Bericht

Polizei soll Handydaten von Demonstranten ausgewertet haben

Die Polizeibehörden in Dresden haben bei den Anti-Neonazi-Protesten im Februar dieses Jahres offenbar die Handyverbindungen von Tausenden Demonstranten und Anwohnern ausgespäht.

Handy© Cheyenne / Fotolia.com

Dresden (dapd/red) - Wie die in Berlin erscheinende "tageszeitung" (Montagausgabe) unter Berufung auf die Staatsanwaltschaft Dresden berichtet, hat es am Nachmittag des 19. Februar in der Dresdner Südvorstadt eine so genannte Funkzellenauswertung gegeben.

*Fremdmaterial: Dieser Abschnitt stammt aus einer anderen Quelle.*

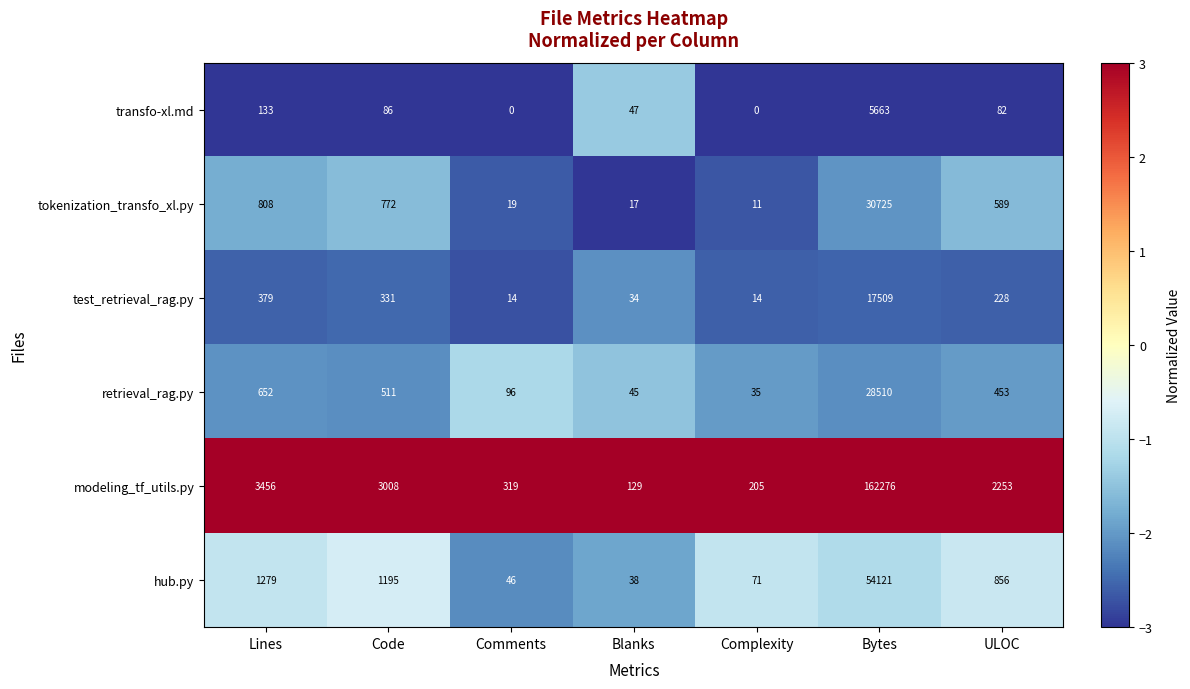

Which series has the largest range (max minus min)?

modeling_tf_utils.py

Dabei seien von allen Handybesitzern, die sich zu dieser Zeit in dem Gebiet aufgehalten haben, sämtliche eingehende und ausgehende Anrufe und SMS sowie die jeweilige Position erfasst worden.

Juristisch wohl nicht haltbar

Die Funkzellenauswertung sollte laut Zeitung ursprünglich zur Aufklärung eines schweren Landfriedensbruchs dienen. Die erhobenen Verbindungsdaten seien dann aber in mehreren Fällen auch in Ermittlungen gegen Personen eingeflossen, denen lediglich die Störung der angemeldeten Nazi-Demonstration vorgeworfen wird, wie die Staatsanwaltschaft dem Blatt bestätigte. Mittlerweile sei die Staatsanwaltschaft Dresden aber der Ansicht, dass dieses Vorgehen juristisch nicht haltbar sei. "Wir halten das für nicht notwendig und nicht verwertbar", sagte Lorenz Haase, Oberstaatsanwalt in Dresden, dem Blatt.

Offenbar Zweckentfremdung der Daten

Der Bundesbeauftragte für Datenschutz, Peter Schaar, forderte den Gesetzgeber auf, die Funkzellenauswertung stärker als bisher einzugrenzen. "Außerdem sind klare Vorgaben für die Verwendung der dabei gewonnenen Daten notwendig", sagte er der Zeitung. Wolfgang Neskovic, rechtspolitischer Sprecher der Bundestagsfraktion der Linkspartei, die Funkzellenabfrage treffe friedliche Demonstranten und Anwohner. "Nach der einschlägigen Rechtsprechung dürfte sie rechtswidrig gewesen sein". Der rechtspolitische Sprecher der Grünen-Fraktion im Landtag, Johannes Lichdi, erklärte, die Zweckentfremdung der Daten durch die Polizeibehörden zeige, "dass von höchster Stelle alles getan wurde, um die friedlichen Proteste zu kriminalisieren".

Der sächsische Datenschutzbeauftragte Andreas Schurig hat laut Zeitung am Freitag Anfragen dazu an Innenministerium, Staatsanwaltschaft, Polizei und Landeskriminalamt gestellt.